Down the hillside, Mr Tiden’s blue uniform showed through the green swaying Kunai grass. Further past him I could see some of the old colonial buildings. Colourful clothes danced on makeshift lines and smoke escaped from open fires. Next to the police headquarters other old buildings had been converted into the mining department offices. Several dozen vehicles were parked there. I brushed the sweat off my forehead and wiped it on my skirt.

When I got the call, Mr Tiden had mentioned a rise in death amongst gang members, especially young boys. He said he’d been called out a week ago to a crime scene where the body had already decomposed. While moving the remains onto a stretcher, the rotting arm dropped onto the superintendent, and as it brushed him the fingernails came off. Thinking of that story and what we might discover today, I felt nauseous. I wanted to get it over and done with and return to the comforts of the Post Courier newsroom.  My workmates there have become my second family, away from my hometown Lae.

I neared the hilltop. Supt Tiden was several meters downhill. His large body restricted his speed up the hillside. He’d started puffing at the foot of Ranuguri and joked about racing me to the top, making light our reason for being there. By then he was already an astute detective with over 20 years of police work.

With the incident report descriptions of the crime location, I figured I would see a crime scene near where I stood. I expected the obvious: signs of damage to the land surface, a scrap of bloody clothing, and any kind of evidence. “Maybe, I am ON the scene,” I whispered to myself. The hairs on my skin stood. At my feet the ground was bare and uneven with rough limestone.

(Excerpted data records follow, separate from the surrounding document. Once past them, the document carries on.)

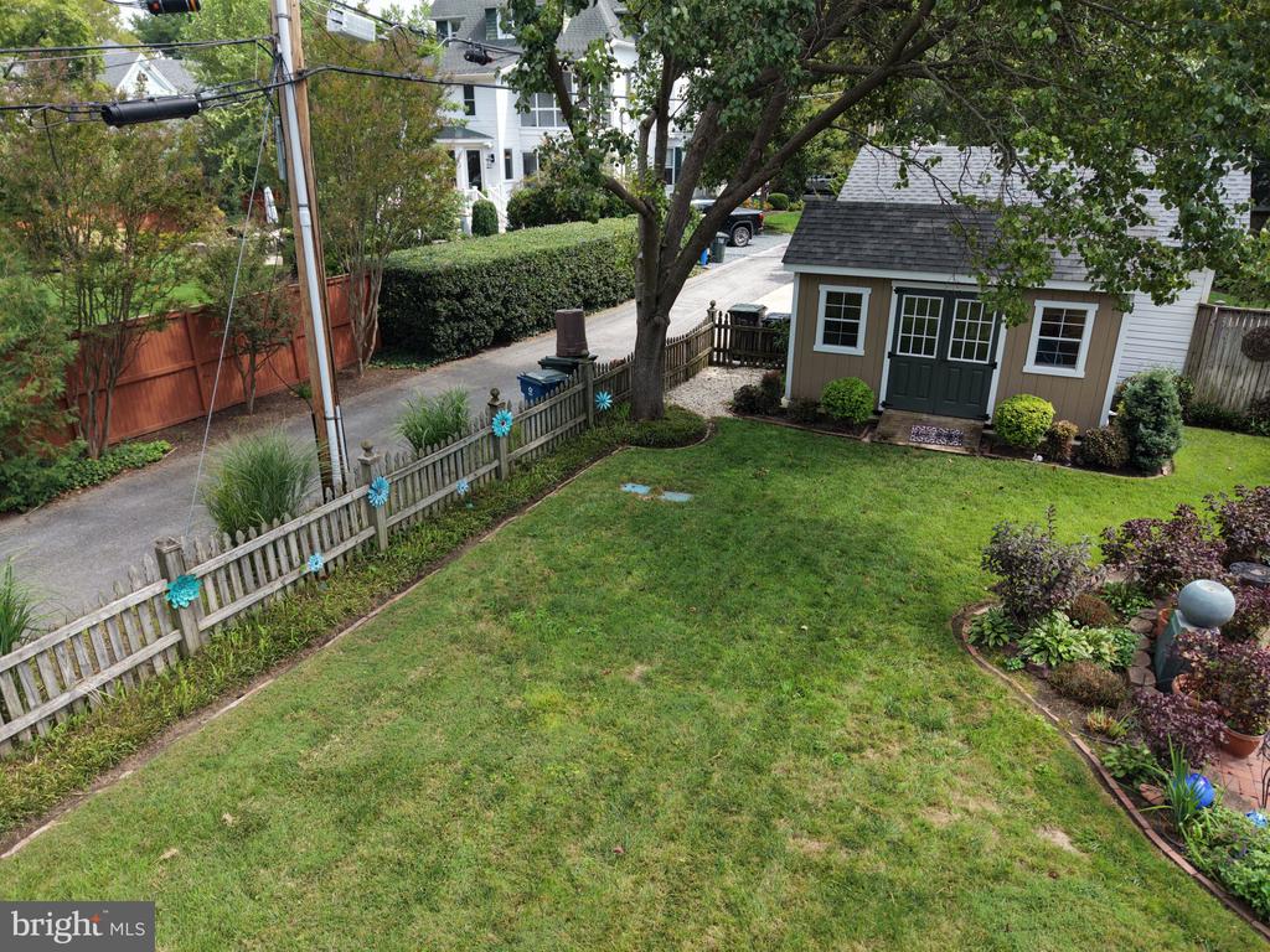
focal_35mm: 24
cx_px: 635
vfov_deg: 56.8
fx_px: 881
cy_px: 476
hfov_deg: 71.6
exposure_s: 1/1000
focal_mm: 8.67
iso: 100
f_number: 1.8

I called out, “Mr Tiden!’ Mr Tiden!” Out of respect I always referred to the superintendent as Mr Tiden. I could hear the wind blowing my voice down the valley. No response. My throat dried up as I hugged myself.

I looked around and across the hilltop trying to see where the sound of buzzing flies came from. I didn’t want to step on anything or anyone. I could not even see those damn flies, but I heard them very close. A crow soared and two others joined the circle, just metres above me. I held my notepad tight. I pulled my bag up to my chest and smelt the leather. Inside it were my no-brand cinnamon lipstick, an extra pen, a bunch of keys and the police issue can of chemical mace. Mr Tiden said I might need it one day.

“The mace!” I almost said out loud. But what help would it be? Apart from spurts of kunai, there was nothing else here. Whatever there was would not be too hard to find, but my legs refused to take me further. I waited. The flies buzzed and the grass shooed. I wished the police helicopter would blast up the hillside and break the silence.

I was about to call Mr Tiden again when I heard muffled cursing and knew he had arrived. “There you are, Joycelin.”

“Am I in the right place?”

“You are! That is great detective work,” he answered cheerfully.

I pretended to smile.

“Come this way.” He started turning down the opposite side of the hill then halted suddenly.

I walked up to him and looked down. Stretched out before us was a boy’s body. He had three large rocks weighing him down – on the neck, the abdomen and the legs. The head had a massive dent and the rock on his neck was covered in blood. “He can’t be more than 11 or 12 years old,” said Supt Tiden after a complete circuit around the body. I had not moved yet.

Supt Tiden looked up at me, waiting for a reaction. The only thing running through my head was my brother, Rivona.

It could have been him, I thought.


Thank you Isabel for all your help.  This story is a tribute to Chief Supt Roy Tiden and also my brother, Rivona who are both no longer with us. Roy died years later and Rivona lived to be a young man in Port Moresby. Almost 20 years later and two weeks before his 32nd birthday, Rivona died suddenly.